I bought the 28 last year and wouldn't be without it


----------



## FISHIN 2 (Jun 22, 2005)

Flx-28, OOHHHHH, Those colors are purty. Went to the dark basement and WOW, some of those colors are cool, could rent it out at a disco !!! Come on ice. Sold my Fl-18 and got the 28, now need to see her in action. The first walleye that hits the ice, I'll consider it paid for too.


----------



## laynhardwood (Dec 27, 2009)

My friend Mike has a 28 it's pretty darn nice. It's expensive but you get what you pay for.


----------



## Tightlines (Jun 29, 2012)

A couple buddys have the 28. I used theirs a couple times last winter. The digital depth is very nice but the " weed mode" is even better.


----------



## lovin life (Jan 2, 2010)

Had the FL22 and it was a good unit except for the tri ducer. Manufacturer defect but vex replaced it no question. Bought the FLX28 and its definitely an upgrade. But to start out an 18 is a great unit. 

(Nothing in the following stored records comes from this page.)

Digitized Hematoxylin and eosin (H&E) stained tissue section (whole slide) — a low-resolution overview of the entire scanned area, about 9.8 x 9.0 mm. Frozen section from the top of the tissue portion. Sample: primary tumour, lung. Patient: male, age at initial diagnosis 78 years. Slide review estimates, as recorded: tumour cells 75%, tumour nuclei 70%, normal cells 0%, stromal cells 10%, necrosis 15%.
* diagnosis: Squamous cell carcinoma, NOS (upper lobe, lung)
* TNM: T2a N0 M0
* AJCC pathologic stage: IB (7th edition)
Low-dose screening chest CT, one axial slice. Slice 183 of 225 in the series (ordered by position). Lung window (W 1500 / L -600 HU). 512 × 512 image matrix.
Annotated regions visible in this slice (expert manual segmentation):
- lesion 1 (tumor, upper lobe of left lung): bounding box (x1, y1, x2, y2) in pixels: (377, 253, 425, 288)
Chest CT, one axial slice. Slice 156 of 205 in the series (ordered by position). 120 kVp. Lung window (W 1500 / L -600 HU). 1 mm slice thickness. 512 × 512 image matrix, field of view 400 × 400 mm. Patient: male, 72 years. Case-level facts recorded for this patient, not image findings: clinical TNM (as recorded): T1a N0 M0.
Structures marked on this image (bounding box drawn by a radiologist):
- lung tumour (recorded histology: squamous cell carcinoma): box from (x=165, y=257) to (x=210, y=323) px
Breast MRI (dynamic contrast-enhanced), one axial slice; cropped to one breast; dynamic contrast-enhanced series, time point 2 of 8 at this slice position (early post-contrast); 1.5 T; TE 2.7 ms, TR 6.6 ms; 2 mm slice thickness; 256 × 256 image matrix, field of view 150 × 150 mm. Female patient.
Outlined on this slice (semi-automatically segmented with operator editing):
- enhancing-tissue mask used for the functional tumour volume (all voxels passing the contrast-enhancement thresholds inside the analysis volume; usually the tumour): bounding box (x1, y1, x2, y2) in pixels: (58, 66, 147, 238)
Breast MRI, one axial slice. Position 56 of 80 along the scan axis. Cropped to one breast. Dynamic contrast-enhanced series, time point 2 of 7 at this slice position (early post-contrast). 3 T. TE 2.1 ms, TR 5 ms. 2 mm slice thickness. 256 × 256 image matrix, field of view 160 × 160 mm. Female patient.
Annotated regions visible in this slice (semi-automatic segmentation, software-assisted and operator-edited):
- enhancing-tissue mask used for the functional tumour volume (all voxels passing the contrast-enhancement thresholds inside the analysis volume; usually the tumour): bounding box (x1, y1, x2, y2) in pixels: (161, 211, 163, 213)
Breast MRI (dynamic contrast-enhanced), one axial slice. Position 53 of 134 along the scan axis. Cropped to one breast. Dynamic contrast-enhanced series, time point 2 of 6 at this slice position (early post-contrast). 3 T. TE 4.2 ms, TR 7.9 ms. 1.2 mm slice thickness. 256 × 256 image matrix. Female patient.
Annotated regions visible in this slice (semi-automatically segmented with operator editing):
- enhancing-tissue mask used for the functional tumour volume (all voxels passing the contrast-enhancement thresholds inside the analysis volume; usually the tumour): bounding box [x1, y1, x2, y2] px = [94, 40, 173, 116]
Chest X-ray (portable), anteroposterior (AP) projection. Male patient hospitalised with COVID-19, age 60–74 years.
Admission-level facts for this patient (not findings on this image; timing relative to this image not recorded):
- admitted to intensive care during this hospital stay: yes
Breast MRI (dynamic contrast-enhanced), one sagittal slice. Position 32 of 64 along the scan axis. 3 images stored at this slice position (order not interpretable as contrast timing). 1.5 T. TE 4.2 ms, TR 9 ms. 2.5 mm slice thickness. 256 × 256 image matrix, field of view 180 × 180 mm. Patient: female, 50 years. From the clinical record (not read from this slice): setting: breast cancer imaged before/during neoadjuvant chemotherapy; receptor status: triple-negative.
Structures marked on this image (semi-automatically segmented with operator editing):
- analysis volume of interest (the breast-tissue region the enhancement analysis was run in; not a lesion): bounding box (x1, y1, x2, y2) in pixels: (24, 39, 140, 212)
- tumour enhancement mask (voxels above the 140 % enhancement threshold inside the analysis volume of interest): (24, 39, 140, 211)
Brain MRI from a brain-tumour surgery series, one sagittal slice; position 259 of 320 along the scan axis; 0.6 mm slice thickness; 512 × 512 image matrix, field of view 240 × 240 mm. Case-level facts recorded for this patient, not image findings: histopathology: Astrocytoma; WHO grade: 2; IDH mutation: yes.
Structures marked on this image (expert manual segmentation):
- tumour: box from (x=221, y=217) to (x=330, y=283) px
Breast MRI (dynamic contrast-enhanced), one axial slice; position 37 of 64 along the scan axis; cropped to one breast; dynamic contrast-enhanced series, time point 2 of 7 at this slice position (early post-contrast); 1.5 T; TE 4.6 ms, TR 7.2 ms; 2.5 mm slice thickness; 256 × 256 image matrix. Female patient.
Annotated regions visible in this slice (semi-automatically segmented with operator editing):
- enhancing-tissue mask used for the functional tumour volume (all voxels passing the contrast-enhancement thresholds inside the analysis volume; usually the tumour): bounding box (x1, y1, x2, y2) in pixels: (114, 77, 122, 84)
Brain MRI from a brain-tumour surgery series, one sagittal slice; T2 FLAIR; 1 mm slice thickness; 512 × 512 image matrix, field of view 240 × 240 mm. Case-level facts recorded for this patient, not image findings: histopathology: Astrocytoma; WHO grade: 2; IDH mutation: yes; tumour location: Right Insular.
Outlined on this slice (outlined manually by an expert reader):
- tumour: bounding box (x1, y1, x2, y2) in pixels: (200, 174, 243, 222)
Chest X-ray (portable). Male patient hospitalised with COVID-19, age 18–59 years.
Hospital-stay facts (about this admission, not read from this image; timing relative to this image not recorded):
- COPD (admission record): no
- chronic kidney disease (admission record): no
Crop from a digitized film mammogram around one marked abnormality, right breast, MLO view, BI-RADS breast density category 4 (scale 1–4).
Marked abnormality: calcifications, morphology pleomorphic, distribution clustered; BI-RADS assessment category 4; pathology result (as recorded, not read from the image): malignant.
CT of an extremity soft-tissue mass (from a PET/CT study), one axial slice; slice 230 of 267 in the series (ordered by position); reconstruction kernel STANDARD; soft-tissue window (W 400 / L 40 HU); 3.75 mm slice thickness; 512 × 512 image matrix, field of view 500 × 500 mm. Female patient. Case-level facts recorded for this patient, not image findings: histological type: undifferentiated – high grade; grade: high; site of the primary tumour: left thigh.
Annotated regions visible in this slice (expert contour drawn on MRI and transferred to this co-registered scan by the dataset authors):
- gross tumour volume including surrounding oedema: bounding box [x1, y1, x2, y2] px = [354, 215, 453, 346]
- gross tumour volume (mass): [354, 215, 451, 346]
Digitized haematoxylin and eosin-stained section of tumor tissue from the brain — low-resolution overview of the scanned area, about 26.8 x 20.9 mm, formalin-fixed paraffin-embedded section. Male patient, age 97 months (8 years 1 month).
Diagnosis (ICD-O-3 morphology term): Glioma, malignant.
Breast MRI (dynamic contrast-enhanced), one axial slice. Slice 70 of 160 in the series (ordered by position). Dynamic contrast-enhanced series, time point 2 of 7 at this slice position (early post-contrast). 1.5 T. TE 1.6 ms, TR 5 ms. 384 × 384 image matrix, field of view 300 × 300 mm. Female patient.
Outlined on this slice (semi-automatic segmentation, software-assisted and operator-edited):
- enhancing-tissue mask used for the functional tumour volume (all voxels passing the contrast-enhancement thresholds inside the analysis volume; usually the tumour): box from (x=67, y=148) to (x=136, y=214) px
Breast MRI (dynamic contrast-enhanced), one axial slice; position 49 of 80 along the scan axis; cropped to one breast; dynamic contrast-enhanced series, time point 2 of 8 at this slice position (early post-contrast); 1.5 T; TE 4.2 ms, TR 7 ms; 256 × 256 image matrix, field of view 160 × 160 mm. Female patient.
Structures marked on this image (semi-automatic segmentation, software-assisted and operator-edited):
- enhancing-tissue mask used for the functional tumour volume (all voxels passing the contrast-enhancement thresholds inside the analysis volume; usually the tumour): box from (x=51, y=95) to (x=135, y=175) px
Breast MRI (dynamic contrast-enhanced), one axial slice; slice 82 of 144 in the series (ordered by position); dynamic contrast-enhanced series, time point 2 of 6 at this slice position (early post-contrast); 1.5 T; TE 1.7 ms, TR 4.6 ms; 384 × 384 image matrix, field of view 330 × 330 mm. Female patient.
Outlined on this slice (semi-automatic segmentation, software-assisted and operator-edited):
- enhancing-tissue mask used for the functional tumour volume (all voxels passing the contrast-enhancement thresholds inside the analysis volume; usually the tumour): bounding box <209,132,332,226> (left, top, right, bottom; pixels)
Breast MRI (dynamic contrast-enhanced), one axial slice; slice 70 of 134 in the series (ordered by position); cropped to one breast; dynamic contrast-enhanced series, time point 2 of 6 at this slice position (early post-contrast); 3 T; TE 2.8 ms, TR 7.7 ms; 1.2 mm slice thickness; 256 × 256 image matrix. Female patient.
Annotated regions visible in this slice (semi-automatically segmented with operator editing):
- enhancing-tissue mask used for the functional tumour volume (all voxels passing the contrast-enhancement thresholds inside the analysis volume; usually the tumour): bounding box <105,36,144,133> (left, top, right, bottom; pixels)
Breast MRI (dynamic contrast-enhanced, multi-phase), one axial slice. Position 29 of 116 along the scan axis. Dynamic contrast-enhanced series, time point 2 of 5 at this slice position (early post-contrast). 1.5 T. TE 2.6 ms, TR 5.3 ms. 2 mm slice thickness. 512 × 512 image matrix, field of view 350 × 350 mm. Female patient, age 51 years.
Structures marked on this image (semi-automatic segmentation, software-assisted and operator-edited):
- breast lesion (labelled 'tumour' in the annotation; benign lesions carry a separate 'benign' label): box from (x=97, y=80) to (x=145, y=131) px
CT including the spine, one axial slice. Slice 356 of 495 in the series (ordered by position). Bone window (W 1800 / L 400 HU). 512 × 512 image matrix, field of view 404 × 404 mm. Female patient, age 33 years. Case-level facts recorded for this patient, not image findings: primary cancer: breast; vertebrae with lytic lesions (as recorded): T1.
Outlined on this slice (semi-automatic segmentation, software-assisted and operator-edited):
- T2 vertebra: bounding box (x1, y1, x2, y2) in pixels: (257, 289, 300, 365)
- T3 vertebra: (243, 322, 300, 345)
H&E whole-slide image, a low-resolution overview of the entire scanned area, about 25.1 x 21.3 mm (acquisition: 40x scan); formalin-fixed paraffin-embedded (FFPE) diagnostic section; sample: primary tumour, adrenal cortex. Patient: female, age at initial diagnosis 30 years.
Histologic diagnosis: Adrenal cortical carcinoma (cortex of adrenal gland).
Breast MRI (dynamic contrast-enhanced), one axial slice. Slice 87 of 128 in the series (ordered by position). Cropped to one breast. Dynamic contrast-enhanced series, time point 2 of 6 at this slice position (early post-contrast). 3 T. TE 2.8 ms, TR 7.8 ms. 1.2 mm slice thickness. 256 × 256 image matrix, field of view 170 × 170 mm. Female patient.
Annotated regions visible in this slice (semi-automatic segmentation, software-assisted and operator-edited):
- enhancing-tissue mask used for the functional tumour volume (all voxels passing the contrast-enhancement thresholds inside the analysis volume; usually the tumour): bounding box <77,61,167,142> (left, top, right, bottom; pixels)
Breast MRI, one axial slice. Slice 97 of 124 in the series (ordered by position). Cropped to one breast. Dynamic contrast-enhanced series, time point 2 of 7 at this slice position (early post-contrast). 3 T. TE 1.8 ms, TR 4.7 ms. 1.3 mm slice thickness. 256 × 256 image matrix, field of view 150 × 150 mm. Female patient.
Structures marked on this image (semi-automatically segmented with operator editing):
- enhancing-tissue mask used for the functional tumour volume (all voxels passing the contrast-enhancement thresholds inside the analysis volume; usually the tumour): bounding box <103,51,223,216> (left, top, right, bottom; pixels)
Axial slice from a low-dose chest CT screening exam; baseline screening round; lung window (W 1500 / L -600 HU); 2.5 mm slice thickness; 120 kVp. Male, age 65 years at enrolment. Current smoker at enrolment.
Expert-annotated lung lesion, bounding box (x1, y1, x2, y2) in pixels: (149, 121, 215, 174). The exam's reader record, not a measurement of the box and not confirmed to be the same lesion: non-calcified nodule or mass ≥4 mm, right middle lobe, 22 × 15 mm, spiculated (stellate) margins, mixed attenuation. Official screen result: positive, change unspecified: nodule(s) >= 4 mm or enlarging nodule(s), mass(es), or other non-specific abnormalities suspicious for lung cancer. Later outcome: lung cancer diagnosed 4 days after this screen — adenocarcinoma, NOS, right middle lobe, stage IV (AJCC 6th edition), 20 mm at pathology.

Sent from my SPH-L710 using Tapatalk


----------



## Carpn (Apr 5, 2004)

well, I'd be upgrading from a FL8 so I'm sure it would be a improvement.


----------



## Dr. Walleye (Jan 12, 2014)

I read these post with great interest since I am going to purchase my first Vexilar soon. I'm unsure whether to buy direct from Vexilar or another vendor. It's hard to find dealers around NW Ohio. Suggestions?


----------



## quackpot (May 17, 2009)

I ordered mine through Walmart.com. I bought the 28 and had it shipped to my work address for no charge. It was last year in the middle of the season, had it in three days.


----------



## lovin life (Jan 2, 2010)

Dr Walleye, i shopped around online for the FLX 28. Amazingly, Gander Mountian was the cheapest, and im not a Gander Mountian fan. Had it in 5 days. 

Sent from my SPH-L710 using Tapatalk


----------



## laynhardwood (Dec 27, 2009)

I'm not a gander mountain fan either but in a pinch I will go there


----------